Figure 3. Increase in instantaneous temperature (upper panel) and potential energy (lower panel) during heating

4. Equilibration at constant temperature

Equilibration stage is used to equilibrate kinetic and potential energies, i.e., to distribute the kinetic energy “pumped” into the system during heating among all degrees of freedom. This usually implies that the potential energy “lags on” and must be equilibrated with the kinetic energy. In other words, the kinetic energy must be transferred to potential energy. As soon as potential energy levels off the equilibration stage is completed. Fig. 4 shows the temperature T(t) (upper panel) and the potential energy Ep (lower panel) as a function of time. After initial rapid increase from about -8000 kcal/mol the potential energy Ep fluctuates near the constant level. This behavior suggests that the system is equilibrated on a timescale much shorter than 300 ps.
 
 
# input topology and initial structure……..
structure val_solv.psf
coordinates ./output/val_heat010.coor # Start equilibration with the final structure
  # from the heating stage of MD trajectory
 
#..force field block........................
paratypecharmm on
parameters par_all22_prot.inp
exclude scaled1-4
1-4scaling 1.0
dielectric 1.0
 
 
# dealing with long-range interactions…………..
switching on
switchdist 8.0
cutoff 12.0
pairlistdist 13.5
margin 0.0
stepspercycle 20
rigidBonds all
rigidTolerance 0.00001
rigidIterations 100
 
 
# this block specifies the Ewald electrostatics.........................
PME on
PMETolerance 0.000001
PMEGridSizeX 32
PMEGridSizeY 32
PMEGridSizeZ 32
 
 
# this block specifies the parameters for integrator and MTS
timestep 1.0
fullElectFrequency 4
# this block deternines the output….
outputenergies 1000
outputtiming 1000
binaryoutput no
outputname output/val_equil010 #The file name (without extension) to which final
   # coordinates and velocities are to be saved
     # (appended extensions are *.coor or *.vel)
restartname output/vali_equil010 #The file name (without extension), which holds
            # the restart structure and velocities
       # (appended extensions are *.coor or *.vel)
restartfreq 10000
binaryrestart yes
DCDfile output/val_equil010.dcd # Trajectory filename (binary file)
dcdfreq 1000
 
 
#MD protocol block ………………….
seed 2010 # Random number seed used to generate initial
                 # Maxwell distribution of velocities
numsteps 300000
temperature 300 # Temperature of initial velocity generation
rescaleFreq 1 # Number of integration steps between rescaling
      # velocities to a given temperature
rescaleTemp 300 # Temperature, to which velocities are rescaled
 
 
# this block defines periodic boundary conditions......
cellBasisVector1 29.4 0.0 0.0
cellBasisVector2 0.0 29.4 0.0
cellBasisVector3 0.0 0.0 29.4
cellOrigin 0.0 0.0 0.0
wrapWater on

Figure 4. Time dependence of instantaneous temperature (upper panel) and potential energy (lower panel) during equilibration stage.
 
 
Note that the potential energy in Fig. 4 is leveled off at about -7800 kcal/mol, whereas the final energy during heating stage is somewhat smaller (≈-8000 kcal/mol). Although all velocities are rescaled to 300K at every integration step, fluctuations in temperature are still visible in Fig. 4, because the temperatures are plotted after advancing the velocities using Verlet algorithm, but before actual rescaling.
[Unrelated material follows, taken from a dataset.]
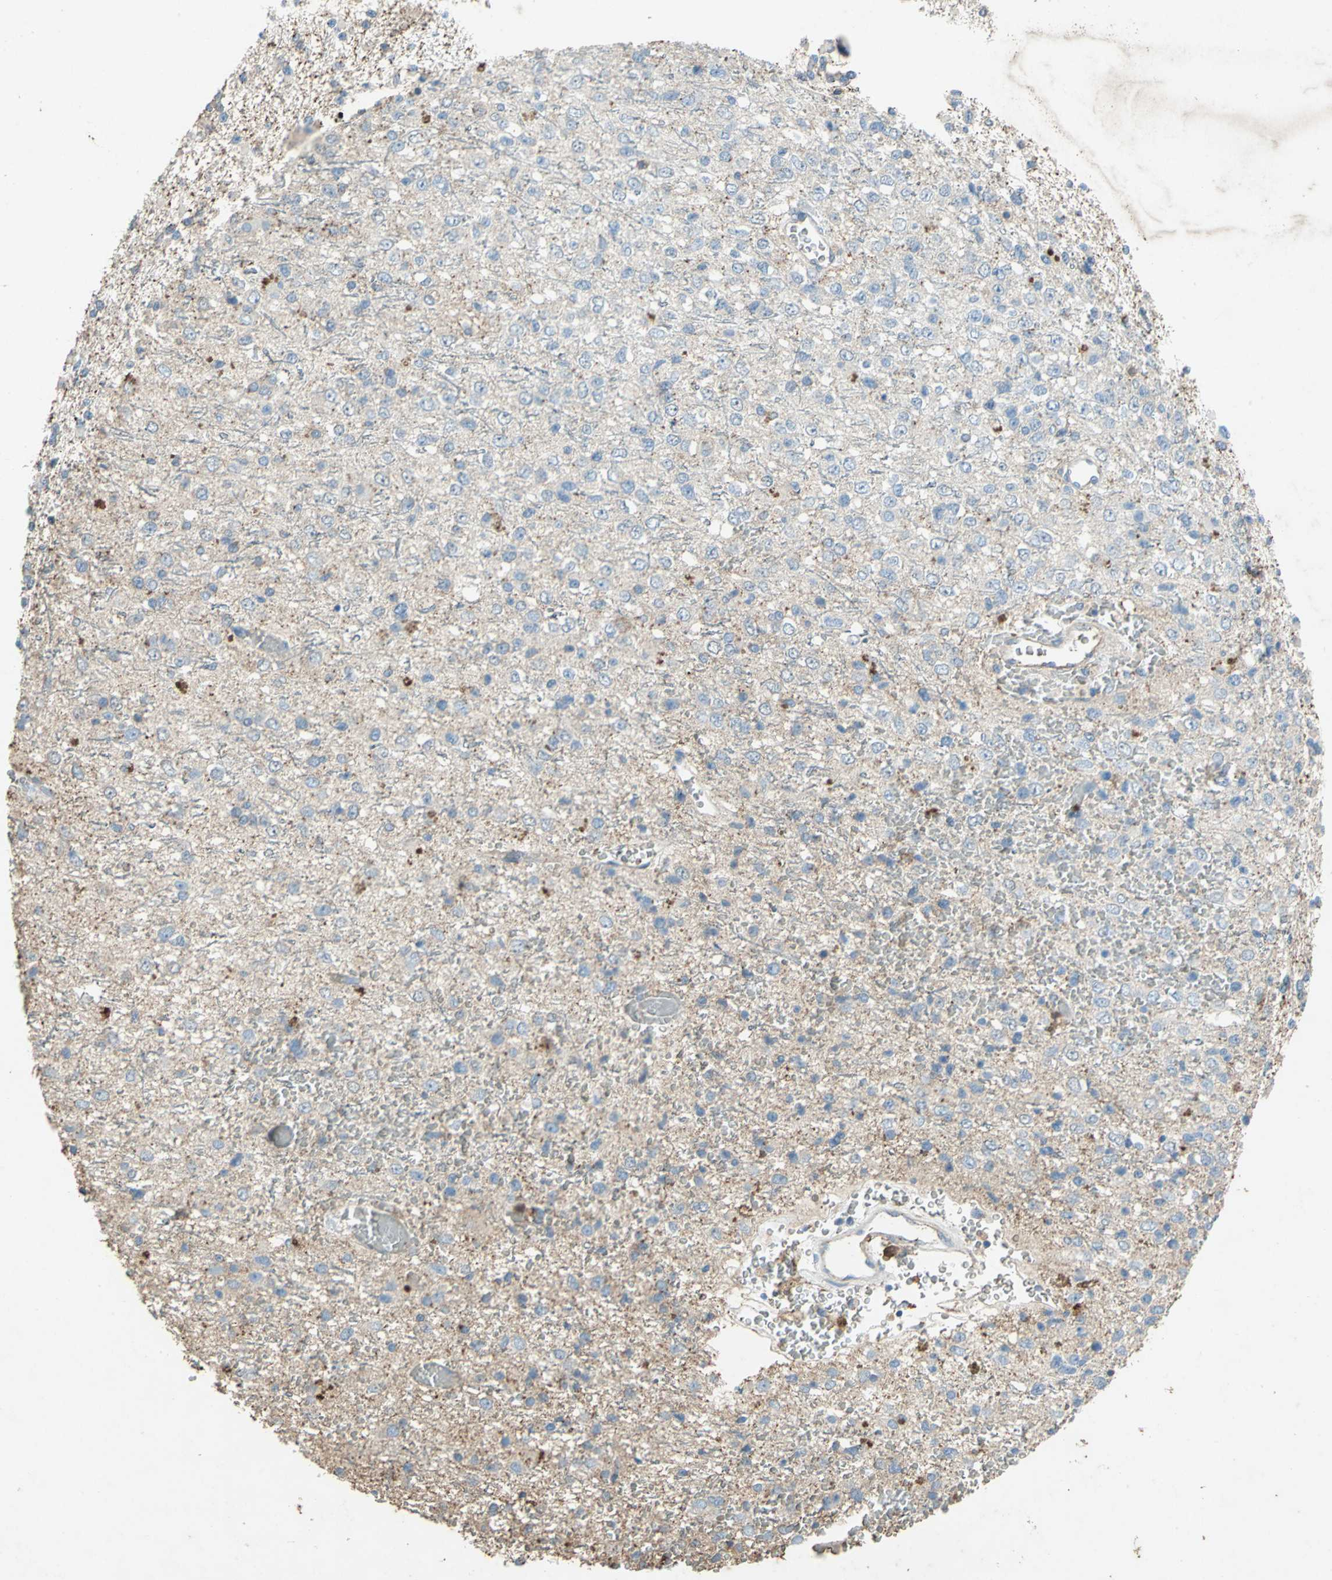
{"staining": {"intensity": "weak", "quantity": "<25%", "location": "cytoplasmic/membranous"}, "tissue": "glioma", "cell_type": "Tumor cells", "image_type": "cancer", "snomed": [{"axis": "morphology", "description": "Glioma, malignant, High grade"}, {"axis": "topography", "description": "pancreas cauda"}], "caption": "This is an immunohistochemistry histopathology image of glioma. There is no positivity in tumor cells.", "gene": "CCR6", "patient": {"sex": "male", "age": 60}}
5. Production stage of MD trajectory (NVE ensemble)

This stage of MD trajectory is used to sample the structural characteristics and dynamics of polyvaline peptide at 300K. Velocity reassigning or rescaling must now be turned off.
The fluctuations in instantaneous temperature and nearly constant total energy (kinetic plus potential energies) are shown in Fig. 5.
 
 
 
 
# input topology and initial structure……..
structure val_solv.psf
coordinates ./output/val_equil010.coor # Reading the final structure from
bincoordinates ./output/vali_equil010.coor # equilibration stage in a binary format (a)
#binvelocities ./output/vali_equil010.vel # Initial velocities from restart file (b)
 
 
#..force field block........................
paratypecharmm on
parameters par_all22_prot.inp
exclude scaled1-4
1-4scaling 1.0
dielectric 1.0
 
 
# dealing with long-range interactions…………..
switching on
switchdist 8.0
cutoff 12.0
pairlistdist 13.5
margin 0.0
stepspercycle 20
rigidBonds all
rigidTolerance 0.00001
rigidIterations 100
 
 
# this block specifies the Ewald electrostatics.........................
PME on
PMETolerance 0.000001
PMEGridSizeX 32
PMEGridSizeY 32
PMEGridSizeZ 32
 
 
# this block specifies the parameters for integrator and MTS
timestep 1.0
fullElectFrequency 4
 
 
# this block determines the output….
outputenergies 1000
outputtiming 1000
binaryoutput no
outputname output/val_quench010 # The file name (without extension) to which final
    # coordinates and velocities are to be saved
    # (appended extensions are .coor or vel)
restartname output/vali_quench010 # The file name (without extension), which holds
          # the restart structure and velocities
    # (appended extensions are *.coor or *.vel)
restartfreq 10000
binaryrestart yes
DCDfile output/val_quench010.dcd # Trajectory filename (binary file)
dcdfreq 1000
 
 
#MD protocol block..............
seed 3010 # Random number seed used to generate initial
                   # Maxwell distribution of velocities
numsteps 1000000 # Number of integration steps during
       # production simulations
temperature 300 # see also (b)
 
  
# this block defines periodic boundary conditions......
cellBasisVector1 29.4 0.0 0.0
cellBasisVector2 0.0 29.4 0.0
cellBasisVector3 0.0 0.0 29.4
cellOrigin 0.0 0.0 0.0
wrapWater on
 
 
 
Notes:
 
(a) Initial coordinates are read from equilibration restart file in a binary format. The keyword coordinates has no meaning, although must be used as per NAMD specifications
(b) This particular configuration file forces NAMD to generate a new Maxwell distribution of velocities during initialization of production run (the keyword temperature is present). An alternative option is to read the velocities saved in a binary form from previous simulation stage. In this case the temperature is “imported” with the velocities and the keyword temperature must be omitted, whereas the keyword binvelocities must be uncommented.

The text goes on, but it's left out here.